If you ask an LLM what color is the sky it might say purple but if you give it a paragraph describing the atmosphere and then ask the same question it will almost always answer correctly. I don't think hallucinations are as big of a problem as people make them out to be.
Are you just writing negative posts without even seeing the product? The system queries the internet, aggregates that information and writes information based on your query.
The problem with LLMs is not a data problem. LLMs are stupid even on data they just generated.
One recent catastrophic failure I found: Ask an LLM to generate 10 pieces of data. Then in a second input, ask it to select (say) only numbers 1, 3, and 5 from the list. The LLM will probably return results numbered 1, 3, and 5, but chances are at least one of them will actually copy the data from a different number.

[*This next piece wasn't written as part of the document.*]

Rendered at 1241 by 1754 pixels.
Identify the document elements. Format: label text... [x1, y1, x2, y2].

I'm absolutely not bullish on LLMs, but I think this is kinda judging a fish on its ability to climb a tree.
LLMs are looking at typical constructions of text, not an understanding of what it means. If you ask it what color the sky is, it'll find what text usually follows a sentence like that, and tries to construct a response from it.
If you ask it the answer to a math question, the only way it could reliably figure it out is if it has in its database an exact copy of that math question. Asking it to choose things from a list is kinda like that, but one could imagine that the designers would try to supplement that manually with a different technique from pure LLM.

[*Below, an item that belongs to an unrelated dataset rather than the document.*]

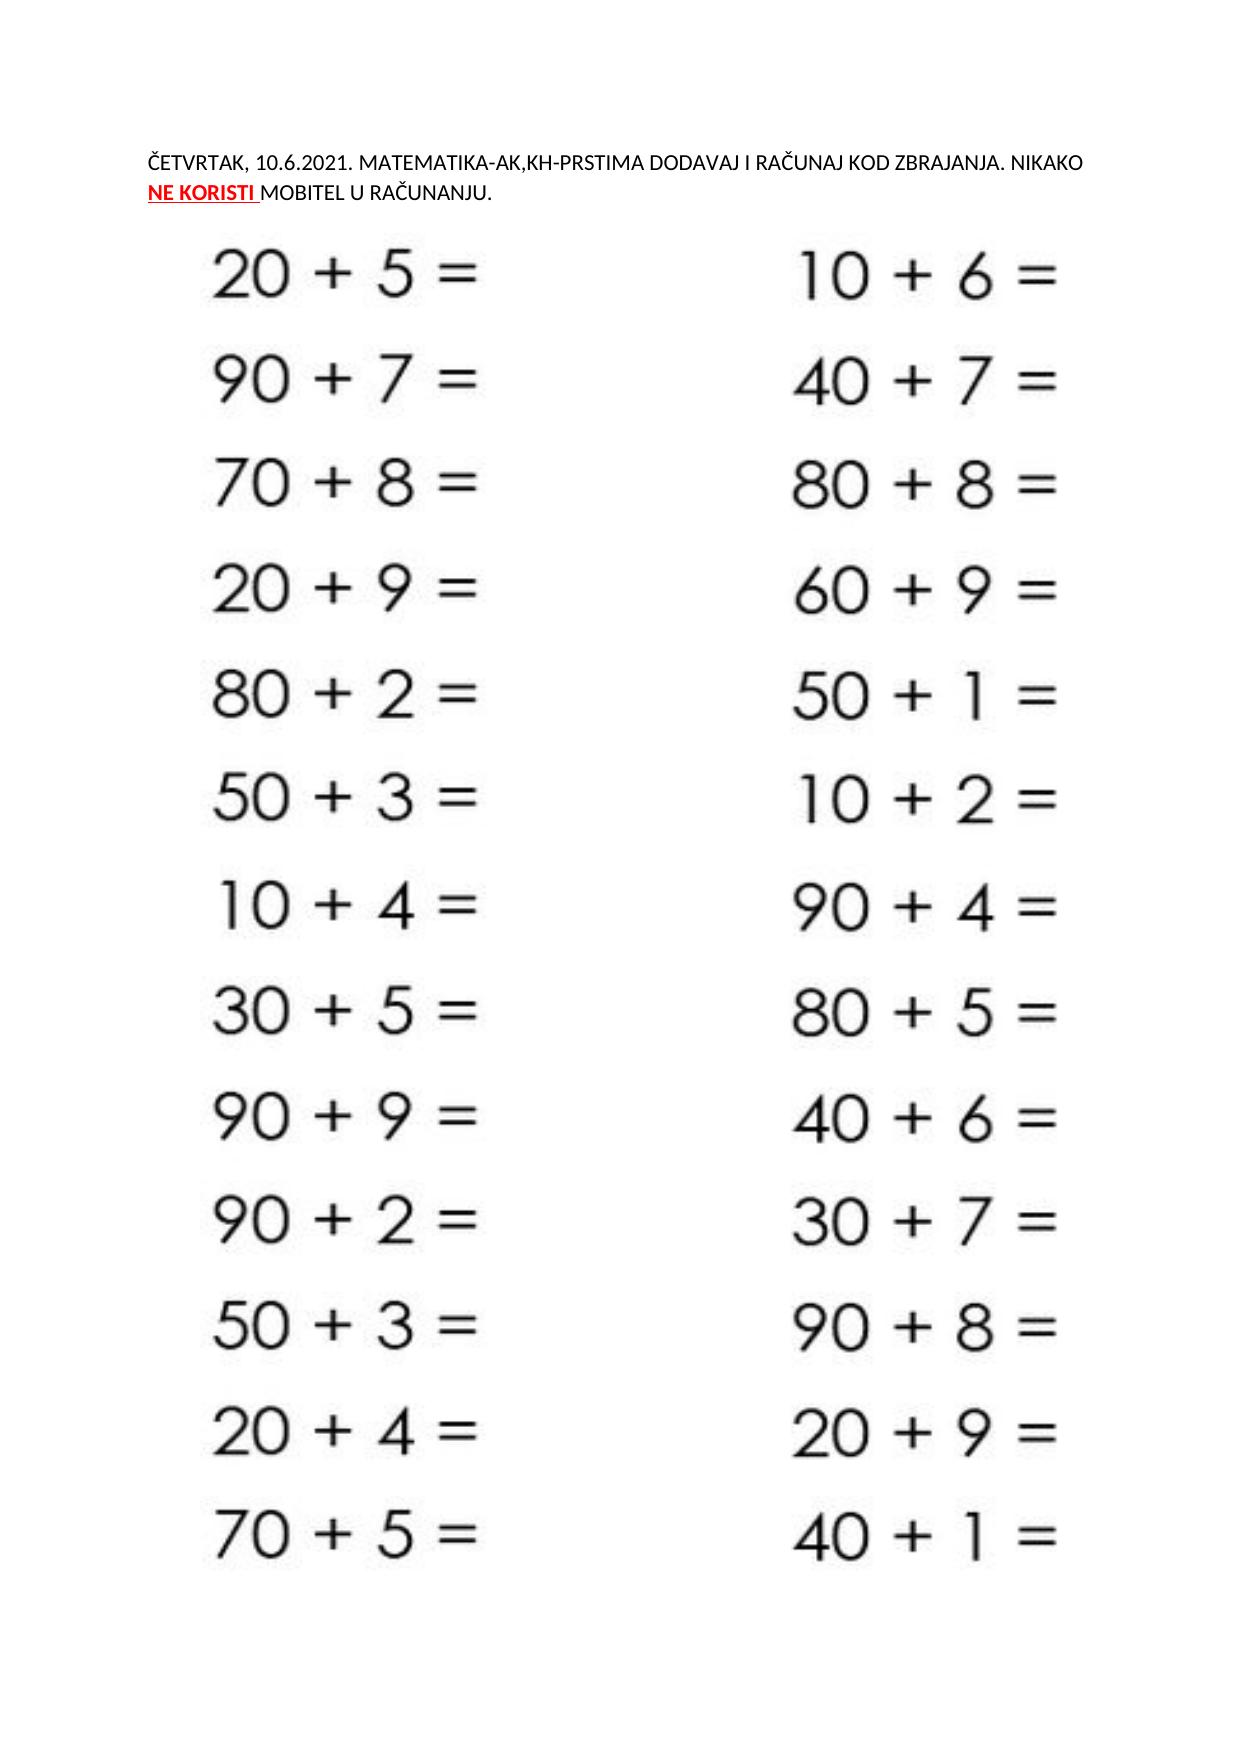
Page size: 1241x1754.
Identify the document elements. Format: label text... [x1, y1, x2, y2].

picture [147, 224, 1118, 1602]
text ČETVRTAK, 10.6.2021. MATEMATIKA-AK,KH-PRSTIMA DODAVAJ I RAČUNAJ KOD ZBRAJANJA. NIKAKO NE KORISTI MOBITEL U RAČUNANJU. [148, 148, 1093, 206]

Any ideas why that misnumbering happens? It sounds a very basic thing to get wrong. And as a fallback, could be brute-force kludged with an extra pass which appends the output list to the prompt.
> You might be surprised to learn that I actually think LLMs have the potential to be not only fun but genuinely useful. “Show me some bullshit that would be typical in this context” can be a genuinely helpful question to have answered, in code and in natural language — for brainstorming, for seeing common conventions in an unfamiliar context, for having something crappy to react to.
> Alas, that does not remotely resemble how people are pitching this technology.
Why does this get downvoted so heavily? It’s my experience running LLM in production. At scale hallucinations are not a huge problem when you have reference material.